First of all, it must be understood that the countries in Southern Africa are all First and Third world mixtures. On top of that, it is supposed to be a semi-arid region. Nonetheless, this region offers some world-class paddling experiences.
Most of the paddling is done in rural and under-developed areas that can be described as Third World territory. Do not be scared off by this. Accept it as a challenge to experience a different side of the world. Be cautious before you trust just anyone, keep your wallet and passport in a safe place, and never ever leave anything unattended. With a few exceptions, the rivers flow through the most beautiful countryside, unseen by ordinary tourists, and sometimes through very remote places.

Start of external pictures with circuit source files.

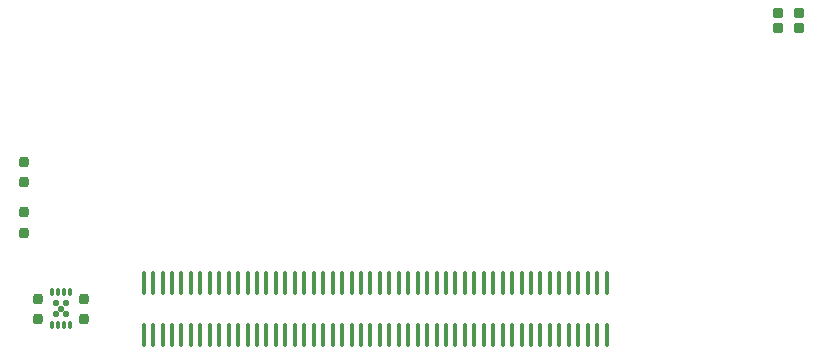
<source format=gtp>
G04 #@! TF.GenerationSoftware,KiCad,Pcbnew,8.0.6*
G04 #@! TF.CreationDate,2024-11-07T02:27:38-08:00*
G04 #@! TF.ProjectId,mse-68-hd,6d73652d-3638-42d6-9864-2e6b69636164,1*
G04 #@! TF.SameCoordinates,Original*
G04 #@! TF.FileFunction,Paste,Top*
G04 #@! TF.FilePolarity,Positive*
%FSLAX46Y46*%
G04 Gerber Fmt 4.6, Leading zero omitted, Abs format (unit mm)*
G04 Created by KiCad (PCBNEW 8.0.6) date 2024-11-07 02:27:38*
%MOMM*%
%LPD*%
G01*
G04 APERTURE LIST*
G04 Aperture macros list*
%AMRoundRect*
0 Rectangle with rounded corners*
0 $1 Rounding radius*
0 $2 $3 $4 $5 $6 $7 $8 $9 X,Y pos of 4 corners*
0 Add a 4 corners polygon primitive as box body*
4,1,4,$2,$3,$4,$5,$6,$7,$8,$9,$2,$3,0*
0 Add four circle primitives for the rounded corners*
1,1,$1+$1,$2,$3*
1,1,$1+$1,$4,$5*
1,1,$1+$1,$6,$7*
1,1,$1+$1,$8,$9*
0 Add four rect primitives between the rounded corners*
20,1,$1+$1,$2,$3,$4,$5,0*
20,1,$1+$1,$4,$5,$6,$7,0*
20,1,$1+$1,$6,$7,$8,$9,0*
20,1,$1+$1,$8,$9,$2,$3,0*%
G04 Aperture macros list end*
%ADD10RoundRect,0.100000X0.100000X0.900000X-0.100000X0.900000X-0.100000X-0.900000X0.100000X-0.900000X0*%
%ADD11RoundRect,0.200000X0.200000X-0.250000X0.200000X0.250000X-0.200000X0.250000X-0.200000X-0.250000X0*%
%ADD12RoundRect,0.200000X-0.200000X0.250000X-0.200000X-0.250000X0.200000X-0.250000X0.200000X0.250000X0*%
%ADD13RoundRect,0.200000X-0.250000X-0.200000X0.250000X-0.200000X0.250000X0.200000X-0.250000X0.200000X0*%
%ADD14RoundRect,0.125000X0.125000X-0.125000X0.125000X0.125000X-0.125000X0.125000X-0.125000X-0.125000X0*%
%ADD15RoundRect,0.046875X0.103125X-0.253125X0.103125X0.253125X-0.103125X0.253125X-0.103125X-0.253125X0*%
%ADD16RoundRect,0.200000X0.250000X0.200000X-0.250000X0.200000X-0.250000X-0.200000X0.250000X-0.200000X0*%
G04 APERTURE END LIST*
D10*
G04 #@! TO.C,J1*
X-57100000Y1800000D03*
X-57100000Y6200000D03*
X-56300000Y1800001D03*
X-56300000Y6199999D03*
X-55500000Y1800000D03*
X-55500000Y6200000D03*
X-54700001Y1800000D03*
X-54700001Y6200000D03*
X-53900000Y1800000D03*
X-53900000Y6200000D03*
X-53100000Y1800000D03*
X-53100000Y6200000D03*
X-52299999Y1800000D03*
X-52299999Y6200000D03*
X-51500000Y1800000D03*
X-51500000Y6200000D03*
X-50700000Y1800001D03*
X-50700000Y6199999D03*
X-49900000Y1800000D03*
X-49900000Y6200000D03*
X-49100000Y1800000D03*
X-49100000Y6200000D03*
X-48300000Y1800000D03*
X-48300000Y6200000D03*
X-47500000Y1800000D03*
X-47500000Y6200000D03*
X-46699999Y1800000D03*
X-46699999Y6200000D03*
X-45900000Y1800000D03*
X-45900000Y6200000D03*
X-45100000Y1800001D03*
X-45100000Y6199999D03*
X-44300000Y1800000D03*
X-44300000Y6200000D03*
X-43500000Y1800000D03*
X-43500000Y6200000D03*
X-42700000Y1800000D03*
X-42700000Y6200000D03*
X-41900000Y1800000D03*
X-41900000Y6200000D03*
X-41099999Y1800000D03*
X-41099999Y6200000D03*
X-40300000Y1800000D03*
X-40300000Y6200000D03*
X-39500000Y1800001D03*
X-39500000Y6199999D03*
X-38700000Y1800000D03*
X-38700000Y6200000D03*
X-37900000Y1800000D03*
X-37900000Y6200000D03*
X-37100000Y1800000D03*
X-37100000Y6200000D03*
X-36300000Y1800000D03*
X-36300000Y6200000D03*
X-35500000Y1800001D03*
X-35500000Y6199999D03*
X-34700000Y1800000D03*
X-34700000Y6200000D03*
X-33900001Y1800000D03*
X-33900001Y6200000D03*
X-33100000Y1800000D03*
X-33100000Y6200000D03*
X-32300000Y1800000D03*
X-32300000Y6200000D03*
X-31500000Y1800000D03*
X-31500000Y6200000D03*
X-30700000Y1800000D03*
X-30700000Y6200000D03*
X-29900000Y1800001D03*
X-29900000Y6199999D03*
X-29100000Y1800000D03*
X-29100000Y6200000D03*
X-28300001Y1800000D03*
X-28300001Y6200000D03*
X-27500000Y1800000D03*
X-27500000Y6200000D03*
X-26700000Y1800000D03*
X-26700000Y6200000D03*
X-25900000Y1800000D03*
X-25900000Y6200000D03*
X-25100000Y1800000D03*
X-25100000Y6200000D03*
X-24300000Y1800001D03*
X-24300000Y6199999D03*
X-23500000Y1800000D03*
X-23500000Y6200000D03*
X-22700001Y1800000D03*
X-22700001Y6200000D03*
X-21900000Y1800000D03*
X-21900000Y6200000D03*
X-21100000Y1800000D03*
X-21100000Y6200000D03*
X-20299999Y1800000D03*
X-20299999Y6200000D03*
X-19500000Y1800000D03*
X-19500000Y6200000D03*
X-18700000Y1800001D03*
X-18700000Y6199999D03*
X-17900000Y1800000D03*
X-17900000Y6200000D03*
G04 #@! TD*
D11*
G04 #@! TO.C,R3*
X-67200000Y10450000D03*
X-67200000Y12150000D03*
G04 #@! TD*
D12*
G04 #@! TO.C,R2*
X-67200000Y16450000D03*
X-67200000Y14750000D03*
G04 #@! TD*
D13*
G04 #@! TO.C,R4*
X-3350000Y27750000D03*
X-1650000Y27750000D03*
G04 #@! TD*
D11*
G04 #@! TO.C,C1*
X-66050000Y3150000D03*
X-66050000Y4850000D03*
G04 #@! TD*
G04 #@! TO.C,R1*
X-62150000Y3150000D03*
X-62150000Y4850000D03*
G04 #@! TD*
D14*
G04 #@! TO.C,U1*
X-64550000Y3550000D03*
X-63650000Y3550000D03*
X-64100000Y4000000D03*
X-64550000Y4450000D03*
X-63650000Y4450000D03*
D15*
X-64850001Y2600000D03*
X-64350000Y2600000D03*
X-63850000Y2600000D03*
X-63349999Y2600000D03*
X-63349999Y5400000D03*
X-63850000Y5400000D03*
X-64350000Y5400000D03*
X-64850001Y5400000D03*
G04 #@! TD*
D16*
G04 #@! TO.C,C2*
X-1650000Y29050000D03*
X-3350000Y29050000D03*
G04 #@! TD*
M02*

</source>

When visiting Southern Africa for paddling purposes, do not rely too much on public transport. Rather hire a vehicle. The main roads are normally in a good condition, but it might be necessary to go off-road and even on a 4×4 track for some rivers. Wherever that is the case, it will be mentioned in the river description. Remember that Southern Africa follows the British example of driving in the left-hand lane.
Credit cards and traveller cheques are widely accepted, although not at fuel stations. Fuel prices are skyrocketing like everywhere else in the world, but it still remains a good deal for foreign paddlers. The monetary units in use are the South African Rand, the Namibian Dollar (R1:N$1), the Zimbabwean Dollar (the rates fluctuate all the time, with the Rand being much stronger), the Emalangeni in Swaziland (R1:E1) and the Maloti in Lesotho (R1:M1).

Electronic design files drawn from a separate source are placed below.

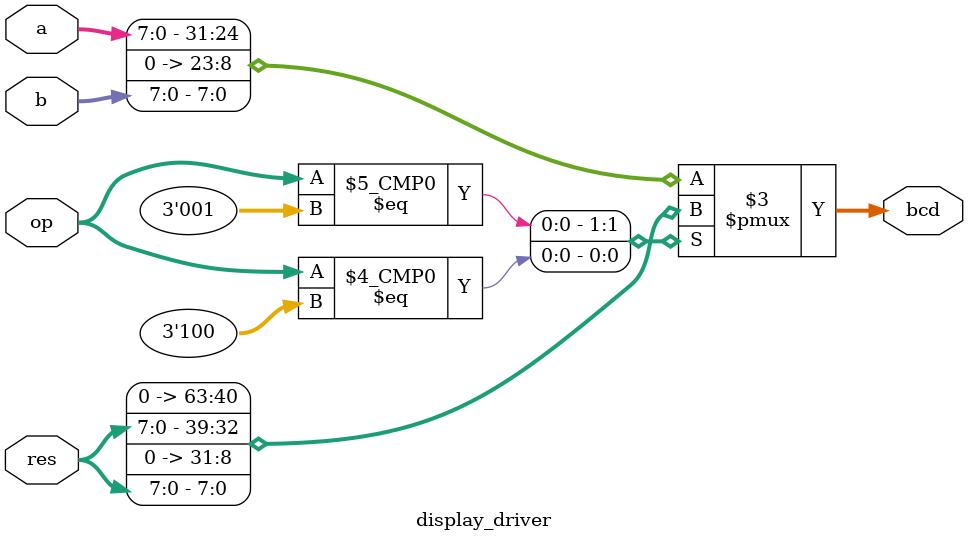
<source format=sv>
`timescale 1ns / 1ps


module display_driver #(parameter w = 8)(
	input logic [2:0]op,
	input logic [7:0]a,
	input logic [7:0]b,
	input logic [7:0]res,
	output logic [31:0]bcd
    );
    
    always_comb
    begin
    	case(op)
    		3'b001: begin
    			bcd = {24'b0,res}; //suma
    			end
    		3'b010: begin
    			bcd = {a,16'b0,b}; //and
    			end
    		3'b011: begin
    			bcd = {a,16'b0,b}; //or
    			end
    		3'b100: begin
    			bcd = {24'b0,res}; //resta
    			end
    		default: begin
    			bcd = {a,16'b0,b};
    			end
    	endcase
    end
endmodule

</source>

Camping-grounds are readily available at reasonable prices (actually very cheap for foreigners). It is uncommon to pay extra for water or toilet facilities, as would be the case in many European countries. Bed and breakfast places abound in the tourist areas, and backpacker lodges are becoming commonplace as well. Camping on farmland is also possible (although it is not necessarily safe), but always request permission.
The available cuisine is a mixture of many influences, with restaurants offering local as well as exotic food. You will undoubtedly be introduced to pap and braaivleis (barbeque) at some stage of your visit, as it is the favourite meal of many South Africans. Do not forget to try out our biltong (dried meat), which has become a delicacy at this southern end of Africa. The local wines are very good and internationally acclaimed, as is the case with the stronger beverages.
English is spoken widely and this will get you around most of the time. You might find language difficulties in some rural areas, as you can imagine in a country such as South Africa that has 11 official languages. Even South Africans struggle with the language gaps sometimes, so take it in your stride and use those arms and legs for communication.
It is possible to hire boats and other equipment from all major paddling outlets. Guides for private paddling trips can also be arranged with APA. Local paddlers are always keen to meet paddlers from overseas, so it might be a good idea to link up with them. The trips offered by the various commercial operators are mostly of a high standard, and travellers are encouraged to make use of them.